Gillette is suing Dollar Shave Club, a startup peer, over alleged use of its patented technology. The move comes amid a growing battle for the US online shaving market which has flourished in recent times.

Procter & Gamble, the company which owns Gillette, accused the startup of violating its intellectual property and said the lawsuit was filed due to "unauthorised use of patented technology, which is prohibited by law, and is intended to protect Gillette's significant investment in razor technology".

P&G added that it was not only seeking damages but also an injunction to restrain the California headquartered startup from selling any products that encroach on its patented technology.

Deborah Majoras, chief legal officer at P&G, said: "Our patents help protect the many technical advancements we've made through the years — and when it becomes necessary, we take action to protect these important assets." In response, Dollar Shave Club said it was looking into the matter.

Razor business

Gillette has been the market leader for many decades and has introduced several technologies aimed at a better shave, with an eye on higher sales and price realisation. However, according to Euromonitor data, since 2009, its market share has dropped 4.3 percentage points to 68.2% in the US.
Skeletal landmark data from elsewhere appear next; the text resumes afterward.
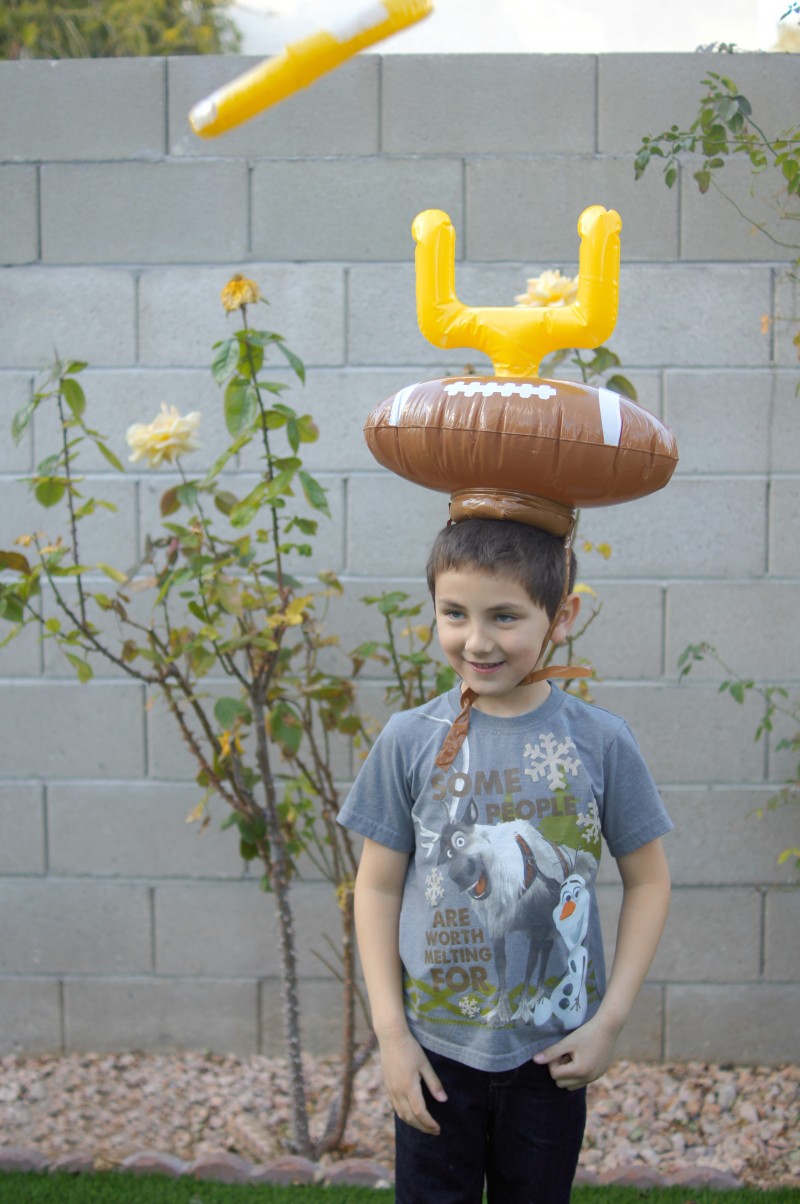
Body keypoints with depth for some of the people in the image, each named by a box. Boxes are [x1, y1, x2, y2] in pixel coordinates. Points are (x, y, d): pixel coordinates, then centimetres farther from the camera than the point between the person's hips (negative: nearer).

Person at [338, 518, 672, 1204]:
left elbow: (648, 879, 0)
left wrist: (610, 1020, -5)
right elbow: (378, 888, -2)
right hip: (435, 1048, 0)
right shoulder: (411, 741, -9)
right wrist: (390, 1032, -6)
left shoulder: (601, 742, -10)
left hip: (552, 1051, 0)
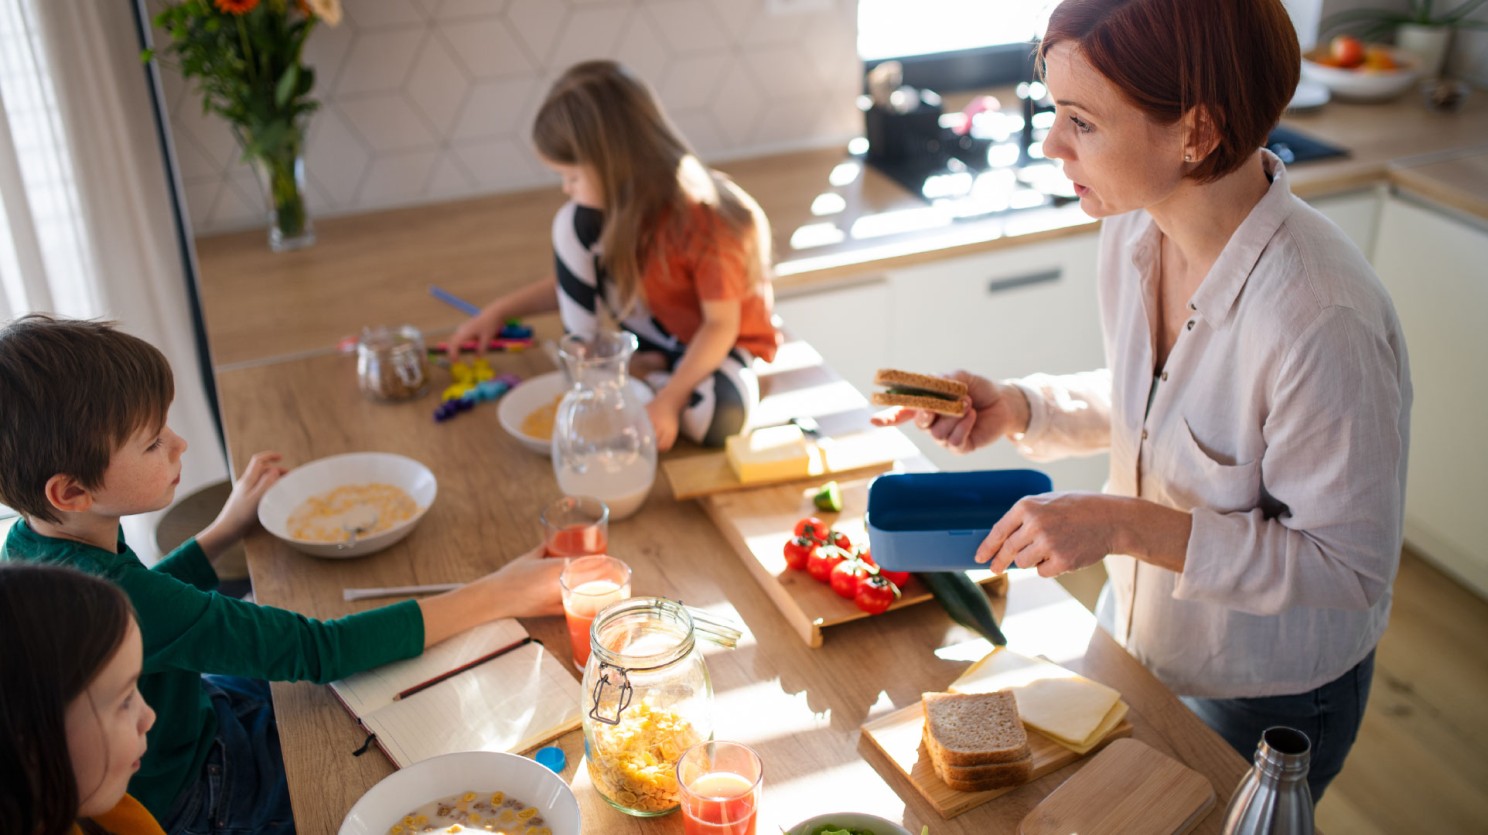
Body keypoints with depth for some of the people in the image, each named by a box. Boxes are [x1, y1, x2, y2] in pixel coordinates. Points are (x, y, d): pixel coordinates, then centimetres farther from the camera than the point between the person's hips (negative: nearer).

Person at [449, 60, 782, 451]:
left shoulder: (708, 223, -32)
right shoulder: (618, 206, -12)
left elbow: (721, 324, -27)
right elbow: (580, 277, 3)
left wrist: (668, 400, -37)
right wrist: (500, 311, 0)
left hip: (722, 344, -5)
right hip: (659, 328, 5)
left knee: (718, 417, -40)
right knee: (575, 223, -15)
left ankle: (635, 374, -9)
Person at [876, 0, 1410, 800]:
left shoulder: (1324, 321, -36)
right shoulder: (1133, 227, -13)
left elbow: (1348, 569, -27)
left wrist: (1127, 525, -34)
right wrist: (1017, 407, -11)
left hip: (1263, 699, -6)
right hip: (1132, 635, 7)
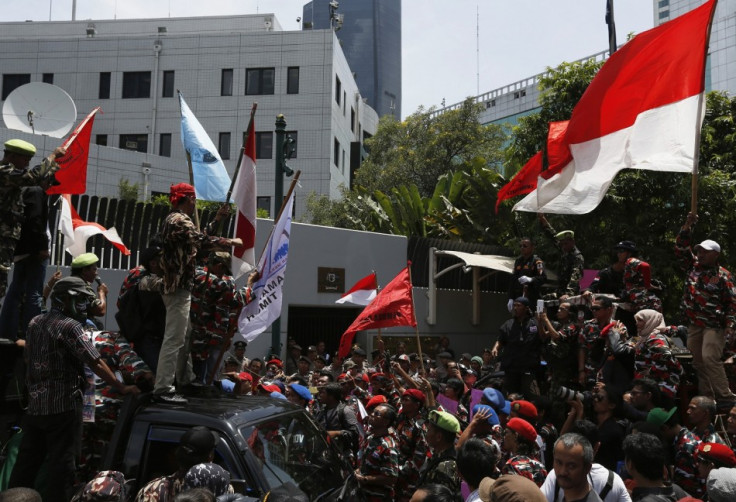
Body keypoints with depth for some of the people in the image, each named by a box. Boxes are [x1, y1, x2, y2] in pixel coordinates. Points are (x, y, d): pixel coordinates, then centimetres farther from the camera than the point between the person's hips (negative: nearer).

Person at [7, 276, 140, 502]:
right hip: (62, 405, -8)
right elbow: (96, 363, -17)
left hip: (34, 404, 8)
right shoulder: (70, 325, -13)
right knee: (61, 462, 0)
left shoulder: (35, 323, 12)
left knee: (27, 460, 16)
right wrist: (122, 388, -12)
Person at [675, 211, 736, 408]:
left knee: (710, 359, -19)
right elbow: (680, 248, 6)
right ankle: (706, 397, 12)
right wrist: (688, 226, -4)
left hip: (714, 326, -6)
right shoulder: (692, 266, 7)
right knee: (697, 362, 6)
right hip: (694, 325, 6)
One of the reasons for the decline is its slow pace in catching up with "shave clubs", an online subscription model that delivers razors and accessories at the customer's doorstep. Though it sells its razors online, on marketplaces such as Amazon, it started its own "shave club" portal only this summer.

This is where its rival startup has an edge. According to Slice, which tracks online shopping, Dollar Shave Club has 54% of the online shaving market which is more than double Gillette's 21%.

Apart from Dollar, Gillette has to deal with many such "shave clubs" such as Harry's Razor Blades for a slice of the online pie. However, the overall sales of razors online continue to be a fraction of offline retail sales.